Bring in a personal organizer every few years to keep your head on straight. Tahmincioglu suggests contracting an organizer every five years. Sessions typically run $100 to $300 a session. Tahmincioglu says get a certified organizer from the National Association of Professional Organizers.
Before handing everything over to someone else, there are day-to-day things you should tackle yourself. “[If] you are spending so much time filling orders that you do not have time to generate new sales,” says Alboher. “You then have a choice -- either delegate the order-filling to free yourself up to focus on business development or delegate the sales and focus on customer service.”
Outsourcing production to a third party too soon can be a big mistake. “You need quality control,” says Tahmincioglu. “If you can’t afford to visit the factory you’re paying for cheaper production abroad in person, then you should keep things in-house.”
Do your marketing yourself until you fully feel you have control over the vision of your company. Once you have your brand vision, customer base and a nice chunk of money, then you can consider hiring a PR and marking firm. “There is so much you can do yourself these days,” says Tahmincioglu. “With social media and the Internet it is easier today than before to market yourself.” But if you get distracted easily, farm out the social media tasks.
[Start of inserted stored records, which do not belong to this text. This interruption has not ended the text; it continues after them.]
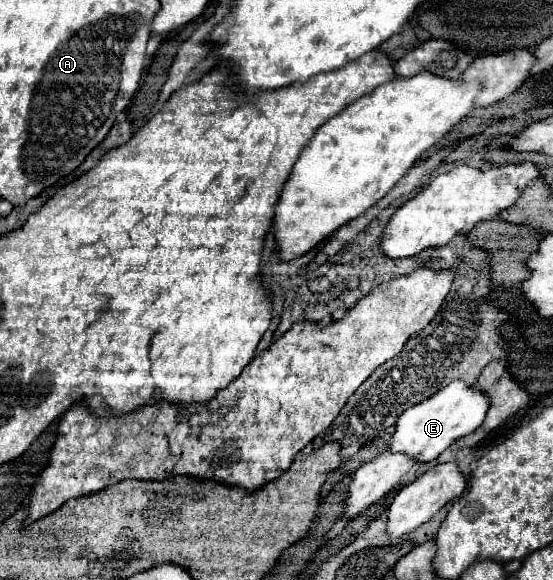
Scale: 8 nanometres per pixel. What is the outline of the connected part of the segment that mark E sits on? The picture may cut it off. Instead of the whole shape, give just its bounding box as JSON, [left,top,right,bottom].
[391,379,487,463]

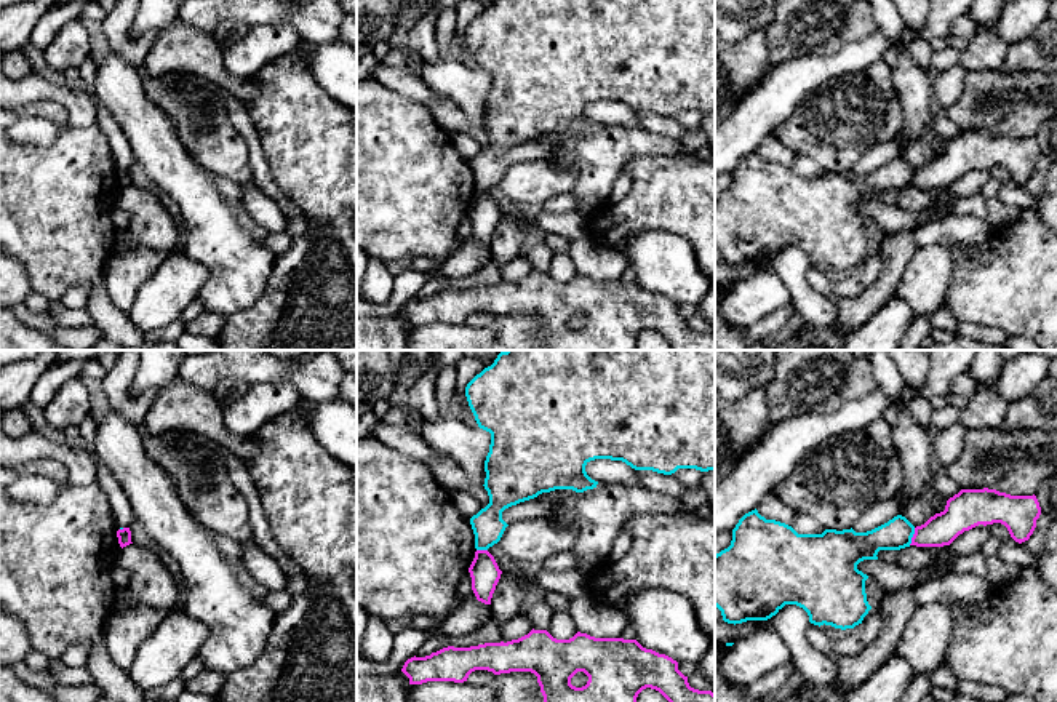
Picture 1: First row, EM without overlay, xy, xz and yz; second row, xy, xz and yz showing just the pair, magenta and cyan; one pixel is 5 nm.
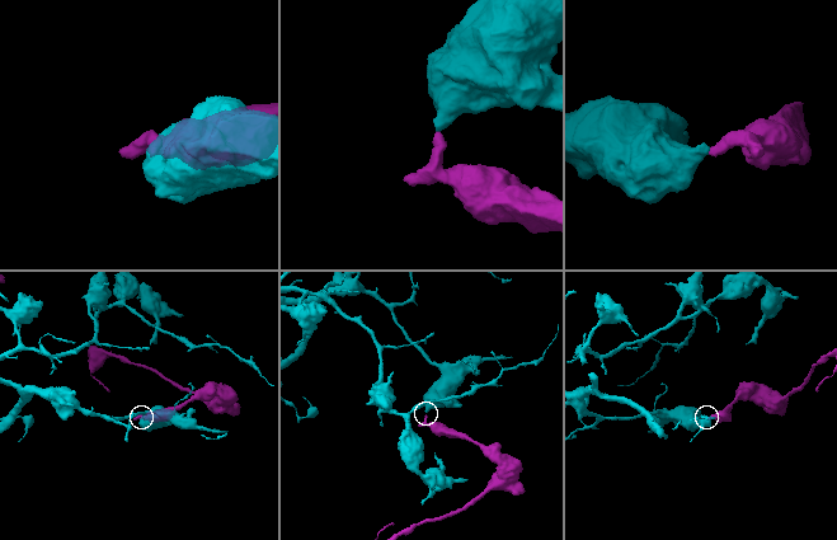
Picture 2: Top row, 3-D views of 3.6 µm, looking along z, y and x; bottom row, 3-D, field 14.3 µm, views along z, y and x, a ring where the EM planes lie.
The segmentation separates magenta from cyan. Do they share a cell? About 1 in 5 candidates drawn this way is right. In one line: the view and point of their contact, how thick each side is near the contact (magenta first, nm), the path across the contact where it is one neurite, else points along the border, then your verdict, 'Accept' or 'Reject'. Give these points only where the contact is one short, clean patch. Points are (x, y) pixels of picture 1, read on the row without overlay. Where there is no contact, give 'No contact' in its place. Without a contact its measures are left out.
Touches magenta at yz (913, 178). Thickness 160 nm (magenta) against 150 nm. Boundary: yz (915, 170), (909, 186). Reject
Tahmincioglu suggests hiring unemployed journalists to spend that hour or two a day getting your Twitter followers and Facebooking updated.
Once everything is delegated and relegated, bodywork consultant Danielle Goneconti of Spark Movement suggests adding a little peppermint extract to your diet. “A little peppermint a day, really helps clear your mind so you can take on the day’s multiple tasks like a superstar!” says Goneconti.